▸ How to complete this task
Show, from the entries below, every line in which "Kelola" appears.

▸ Data
----
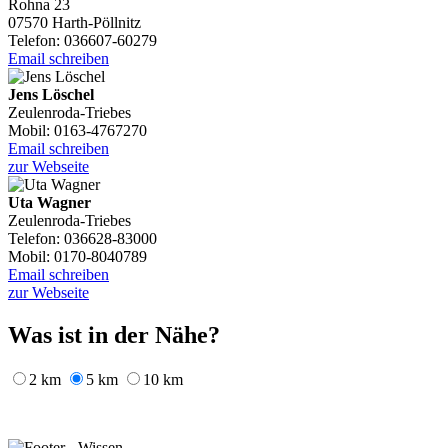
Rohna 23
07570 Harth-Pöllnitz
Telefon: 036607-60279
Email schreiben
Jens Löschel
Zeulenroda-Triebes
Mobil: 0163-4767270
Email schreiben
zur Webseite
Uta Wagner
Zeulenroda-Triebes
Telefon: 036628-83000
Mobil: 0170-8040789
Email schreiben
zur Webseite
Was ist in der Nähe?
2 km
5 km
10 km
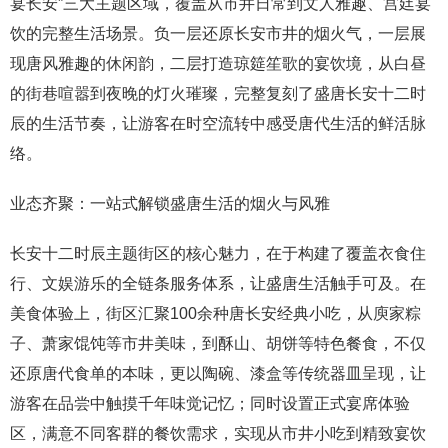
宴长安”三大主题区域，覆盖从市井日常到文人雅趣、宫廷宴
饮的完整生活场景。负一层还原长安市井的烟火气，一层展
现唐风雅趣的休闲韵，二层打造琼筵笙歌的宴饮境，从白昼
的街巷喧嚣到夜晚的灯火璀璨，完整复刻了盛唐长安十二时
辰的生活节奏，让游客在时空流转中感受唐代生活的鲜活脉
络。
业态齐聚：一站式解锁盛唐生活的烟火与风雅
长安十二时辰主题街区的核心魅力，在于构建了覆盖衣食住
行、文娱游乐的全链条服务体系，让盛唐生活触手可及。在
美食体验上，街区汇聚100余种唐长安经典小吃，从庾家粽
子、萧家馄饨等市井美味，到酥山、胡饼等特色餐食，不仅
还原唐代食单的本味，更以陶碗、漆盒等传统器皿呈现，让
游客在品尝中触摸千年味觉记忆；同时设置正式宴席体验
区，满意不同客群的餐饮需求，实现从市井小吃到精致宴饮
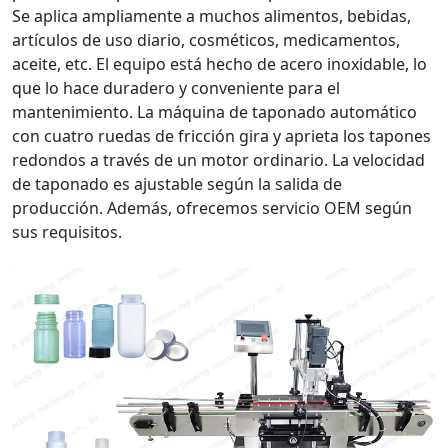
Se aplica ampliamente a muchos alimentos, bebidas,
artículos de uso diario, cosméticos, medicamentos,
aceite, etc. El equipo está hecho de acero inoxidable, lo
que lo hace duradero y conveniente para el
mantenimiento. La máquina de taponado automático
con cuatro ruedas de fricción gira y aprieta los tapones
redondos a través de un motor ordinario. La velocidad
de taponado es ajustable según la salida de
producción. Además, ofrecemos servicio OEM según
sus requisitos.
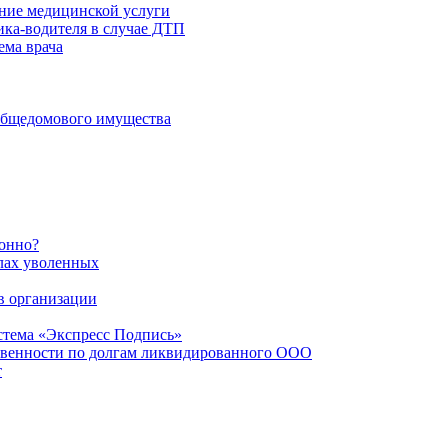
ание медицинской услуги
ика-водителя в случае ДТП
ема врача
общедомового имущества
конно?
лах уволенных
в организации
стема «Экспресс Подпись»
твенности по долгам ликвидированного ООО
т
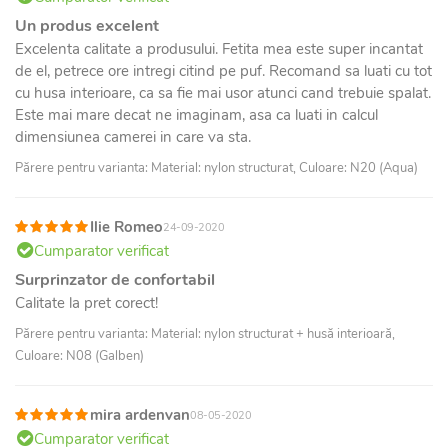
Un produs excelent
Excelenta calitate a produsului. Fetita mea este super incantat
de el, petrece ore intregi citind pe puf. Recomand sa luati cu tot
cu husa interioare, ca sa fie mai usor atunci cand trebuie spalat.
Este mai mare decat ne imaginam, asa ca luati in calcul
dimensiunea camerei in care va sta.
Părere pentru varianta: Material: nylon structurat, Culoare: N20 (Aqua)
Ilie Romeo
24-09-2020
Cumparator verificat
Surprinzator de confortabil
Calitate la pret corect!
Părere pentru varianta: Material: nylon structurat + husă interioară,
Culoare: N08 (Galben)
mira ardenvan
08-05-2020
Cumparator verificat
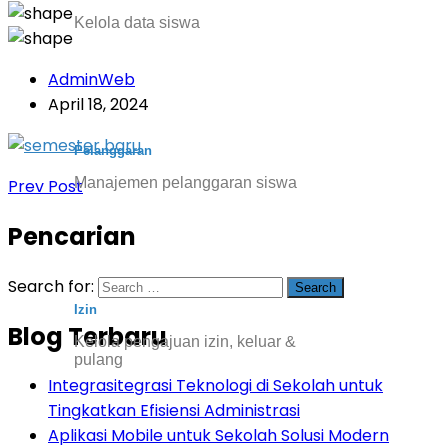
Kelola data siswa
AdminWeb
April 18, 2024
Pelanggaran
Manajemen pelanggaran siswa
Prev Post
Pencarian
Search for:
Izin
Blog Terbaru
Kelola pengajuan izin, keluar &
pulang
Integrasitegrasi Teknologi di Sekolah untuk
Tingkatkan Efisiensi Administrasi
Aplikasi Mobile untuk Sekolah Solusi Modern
----
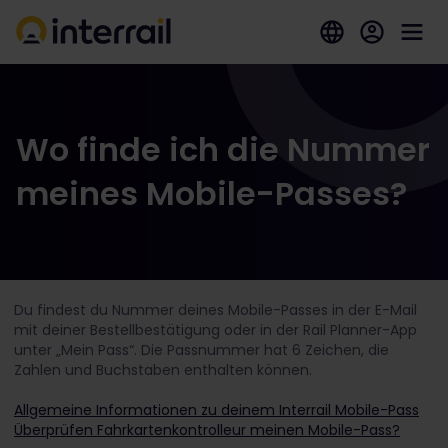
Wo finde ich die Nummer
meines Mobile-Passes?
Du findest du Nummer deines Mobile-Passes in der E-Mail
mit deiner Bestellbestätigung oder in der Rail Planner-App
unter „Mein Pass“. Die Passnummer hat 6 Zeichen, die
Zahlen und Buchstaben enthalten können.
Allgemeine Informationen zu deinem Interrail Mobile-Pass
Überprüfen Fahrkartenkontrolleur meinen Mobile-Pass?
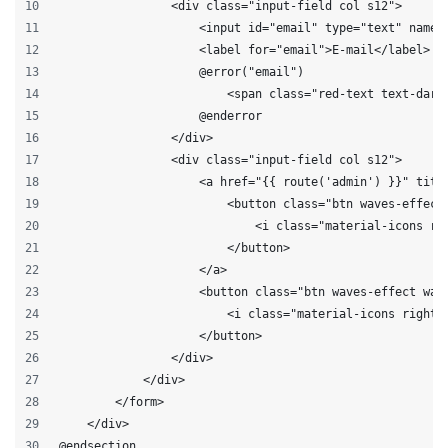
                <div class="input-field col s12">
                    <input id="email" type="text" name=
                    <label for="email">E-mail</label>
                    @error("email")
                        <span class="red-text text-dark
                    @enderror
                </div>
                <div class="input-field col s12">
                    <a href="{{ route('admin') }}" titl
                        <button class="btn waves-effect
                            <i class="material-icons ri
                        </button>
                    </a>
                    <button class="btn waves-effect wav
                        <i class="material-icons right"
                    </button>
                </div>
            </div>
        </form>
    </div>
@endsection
----
▸ Exercise result
Kelola data siswa
Kelola pengajuan izin, keluar &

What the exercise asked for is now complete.